De gedichten waren allemaal aandoenlijk, sommigen waren ontroerend en hier en daar hoorde ik écht iets bijzonders. Ik had me dan ook uitstekend vermaakt, ware het niet dat op de laatste rijen van het theater circa veertig leerlingen zich misdroegen. Het was alsof ik op vrijdagavond was aangeschoven bij een ranzige tienerfilmvertoning in de Citybioscoop. Er werd keihard gepraat, gelachen, gejoeld, gegild en aan een stuk door op en neer gelopen.
Nu is de school van mijn dochter een keurige school. Het gros van de ouders van deze kinderen heeft een abonnement op de Stopera, of gaat op zijn minst regelmatig naar het toneel. De leerlingen wéten echt wel hoe het hoort. Toch konden ze de drang om vervelend te zijn niet weerstaan. Het schijnt dat ze dat niet kunnen helpen. Het ligt aan hun onvolgroeide garnalenverstandjes. Jammer is wel dat ook het volwassenenbrein met dit gedrag geen raad weet. De coole presentator vroeg heel beleefd een paar keer om stilte. Dat hielp niets. De docenten van de school, die op de eerste rij zaten, stonden af en toe op om machteloos in het gangpad te sissen naar de joelers. Dat hielp ook niets. Geen van de gangmakers werd achteraf bestraft. Het project was voorbij.

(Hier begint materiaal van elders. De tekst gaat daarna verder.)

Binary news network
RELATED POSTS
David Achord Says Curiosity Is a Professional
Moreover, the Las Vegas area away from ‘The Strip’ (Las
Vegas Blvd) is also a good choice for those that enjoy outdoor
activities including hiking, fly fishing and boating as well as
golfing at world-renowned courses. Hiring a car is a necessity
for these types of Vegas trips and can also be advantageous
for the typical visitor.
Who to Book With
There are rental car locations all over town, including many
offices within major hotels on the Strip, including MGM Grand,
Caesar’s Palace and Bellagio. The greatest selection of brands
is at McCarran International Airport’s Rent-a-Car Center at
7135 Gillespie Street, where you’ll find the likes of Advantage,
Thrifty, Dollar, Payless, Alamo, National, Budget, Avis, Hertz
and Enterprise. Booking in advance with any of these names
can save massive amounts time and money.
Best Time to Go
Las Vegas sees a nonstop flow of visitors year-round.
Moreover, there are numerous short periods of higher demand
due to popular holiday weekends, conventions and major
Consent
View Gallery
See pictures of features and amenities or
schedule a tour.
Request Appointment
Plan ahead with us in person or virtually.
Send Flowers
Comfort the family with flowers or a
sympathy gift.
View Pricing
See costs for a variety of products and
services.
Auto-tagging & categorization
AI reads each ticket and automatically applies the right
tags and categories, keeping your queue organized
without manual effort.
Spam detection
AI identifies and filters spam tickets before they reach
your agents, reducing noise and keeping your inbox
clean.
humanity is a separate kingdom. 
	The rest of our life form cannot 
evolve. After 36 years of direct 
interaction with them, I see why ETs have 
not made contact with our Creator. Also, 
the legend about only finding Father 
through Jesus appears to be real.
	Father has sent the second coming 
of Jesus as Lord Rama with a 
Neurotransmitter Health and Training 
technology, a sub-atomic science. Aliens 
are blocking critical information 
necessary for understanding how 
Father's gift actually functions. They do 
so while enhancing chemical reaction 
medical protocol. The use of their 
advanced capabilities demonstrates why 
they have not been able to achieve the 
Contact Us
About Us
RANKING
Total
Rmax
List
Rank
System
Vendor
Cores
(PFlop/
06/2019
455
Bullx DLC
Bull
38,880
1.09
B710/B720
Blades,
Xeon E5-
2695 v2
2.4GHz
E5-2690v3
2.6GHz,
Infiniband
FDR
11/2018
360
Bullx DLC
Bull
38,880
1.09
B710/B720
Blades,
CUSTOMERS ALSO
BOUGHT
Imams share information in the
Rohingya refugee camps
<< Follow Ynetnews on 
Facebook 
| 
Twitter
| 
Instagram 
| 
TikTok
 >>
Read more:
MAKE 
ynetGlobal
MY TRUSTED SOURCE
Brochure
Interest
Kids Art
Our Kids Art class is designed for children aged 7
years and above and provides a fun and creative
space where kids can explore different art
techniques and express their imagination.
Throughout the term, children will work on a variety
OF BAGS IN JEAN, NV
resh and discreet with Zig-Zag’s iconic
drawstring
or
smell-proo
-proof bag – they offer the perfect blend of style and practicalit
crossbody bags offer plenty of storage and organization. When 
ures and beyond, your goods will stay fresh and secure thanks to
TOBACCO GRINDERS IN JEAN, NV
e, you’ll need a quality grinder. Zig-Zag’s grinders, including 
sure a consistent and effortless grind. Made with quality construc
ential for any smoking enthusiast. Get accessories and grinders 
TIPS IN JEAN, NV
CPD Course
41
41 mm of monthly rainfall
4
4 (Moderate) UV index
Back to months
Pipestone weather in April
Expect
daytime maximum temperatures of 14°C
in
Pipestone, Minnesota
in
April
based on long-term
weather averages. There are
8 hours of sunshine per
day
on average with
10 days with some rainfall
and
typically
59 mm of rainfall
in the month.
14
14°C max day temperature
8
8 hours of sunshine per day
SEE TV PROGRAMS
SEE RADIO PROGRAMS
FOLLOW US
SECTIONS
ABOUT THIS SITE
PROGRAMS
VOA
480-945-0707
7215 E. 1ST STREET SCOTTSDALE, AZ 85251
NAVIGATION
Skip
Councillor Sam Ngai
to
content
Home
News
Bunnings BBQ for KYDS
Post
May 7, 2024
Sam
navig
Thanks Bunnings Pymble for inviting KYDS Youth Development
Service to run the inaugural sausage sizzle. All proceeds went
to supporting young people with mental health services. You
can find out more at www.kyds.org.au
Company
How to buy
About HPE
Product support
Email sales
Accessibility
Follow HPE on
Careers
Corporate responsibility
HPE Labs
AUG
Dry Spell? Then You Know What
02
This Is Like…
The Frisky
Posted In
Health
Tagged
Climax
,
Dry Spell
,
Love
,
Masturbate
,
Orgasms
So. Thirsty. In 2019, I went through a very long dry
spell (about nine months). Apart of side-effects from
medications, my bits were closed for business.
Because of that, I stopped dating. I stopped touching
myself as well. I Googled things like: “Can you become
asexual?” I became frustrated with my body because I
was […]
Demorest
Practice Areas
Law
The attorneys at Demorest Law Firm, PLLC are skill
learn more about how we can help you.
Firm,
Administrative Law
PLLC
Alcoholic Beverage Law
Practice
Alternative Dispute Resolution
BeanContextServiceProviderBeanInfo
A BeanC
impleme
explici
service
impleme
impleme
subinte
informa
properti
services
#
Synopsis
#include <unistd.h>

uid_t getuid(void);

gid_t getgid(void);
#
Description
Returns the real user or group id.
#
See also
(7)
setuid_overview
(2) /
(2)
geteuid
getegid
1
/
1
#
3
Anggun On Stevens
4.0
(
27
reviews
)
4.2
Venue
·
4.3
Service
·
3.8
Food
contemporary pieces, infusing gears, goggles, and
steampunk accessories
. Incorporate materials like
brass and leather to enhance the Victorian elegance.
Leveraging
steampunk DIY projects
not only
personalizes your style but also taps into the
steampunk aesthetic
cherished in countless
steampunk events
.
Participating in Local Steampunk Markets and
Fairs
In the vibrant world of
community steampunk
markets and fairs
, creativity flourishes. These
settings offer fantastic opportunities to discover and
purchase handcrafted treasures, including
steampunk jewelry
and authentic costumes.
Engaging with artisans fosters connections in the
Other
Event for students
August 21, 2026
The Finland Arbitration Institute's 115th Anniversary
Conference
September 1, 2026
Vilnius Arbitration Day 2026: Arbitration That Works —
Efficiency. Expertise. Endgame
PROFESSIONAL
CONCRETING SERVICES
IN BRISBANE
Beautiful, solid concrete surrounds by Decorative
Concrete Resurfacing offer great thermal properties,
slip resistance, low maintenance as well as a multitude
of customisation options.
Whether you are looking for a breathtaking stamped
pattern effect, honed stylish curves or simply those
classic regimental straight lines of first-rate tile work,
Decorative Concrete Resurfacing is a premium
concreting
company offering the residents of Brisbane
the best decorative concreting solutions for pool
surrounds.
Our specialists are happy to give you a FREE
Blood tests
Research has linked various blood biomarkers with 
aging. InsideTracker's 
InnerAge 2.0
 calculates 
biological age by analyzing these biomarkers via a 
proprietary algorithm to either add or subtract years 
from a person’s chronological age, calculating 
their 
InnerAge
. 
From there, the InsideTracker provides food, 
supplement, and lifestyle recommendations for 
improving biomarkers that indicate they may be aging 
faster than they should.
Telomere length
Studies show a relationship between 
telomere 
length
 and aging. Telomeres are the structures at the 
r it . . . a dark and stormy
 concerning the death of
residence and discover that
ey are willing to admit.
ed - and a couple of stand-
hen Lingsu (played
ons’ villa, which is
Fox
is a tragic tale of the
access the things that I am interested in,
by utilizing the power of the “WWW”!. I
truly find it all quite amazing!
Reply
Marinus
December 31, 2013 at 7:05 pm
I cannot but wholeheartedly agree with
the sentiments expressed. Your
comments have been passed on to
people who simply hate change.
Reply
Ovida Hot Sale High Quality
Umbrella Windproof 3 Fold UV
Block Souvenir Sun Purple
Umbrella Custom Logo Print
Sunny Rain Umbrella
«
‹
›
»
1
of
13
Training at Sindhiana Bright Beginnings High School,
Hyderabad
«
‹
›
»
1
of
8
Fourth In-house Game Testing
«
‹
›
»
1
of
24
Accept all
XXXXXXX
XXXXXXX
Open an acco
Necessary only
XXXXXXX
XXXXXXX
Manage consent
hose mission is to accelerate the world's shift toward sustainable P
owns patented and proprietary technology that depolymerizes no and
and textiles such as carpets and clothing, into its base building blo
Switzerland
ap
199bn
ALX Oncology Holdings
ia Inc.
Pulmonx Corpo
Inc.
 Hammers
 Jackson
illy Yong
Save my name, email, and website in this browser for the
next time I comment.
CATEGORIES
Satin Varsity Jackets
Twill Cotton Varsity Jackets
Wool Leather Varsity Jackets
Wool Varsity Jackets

Zelf bleef ik achter met veel vragen: zijn deze verwende, geprivilegieerde kindertjes uit Amsterdam-Zuid al dat subsidiegeld wel waard? Zijn poëzie-projectweken geen parels voor zwijntjes? En: hoe voorkom je dat die zwijntjes het verpesten voor de brave, geïnteresseerde varkentjes? Maar ook: stel dat de zaal gevuld was geweest met vervelende Marokkaanse VMBO-gangers? Had het dan de krant gehaald?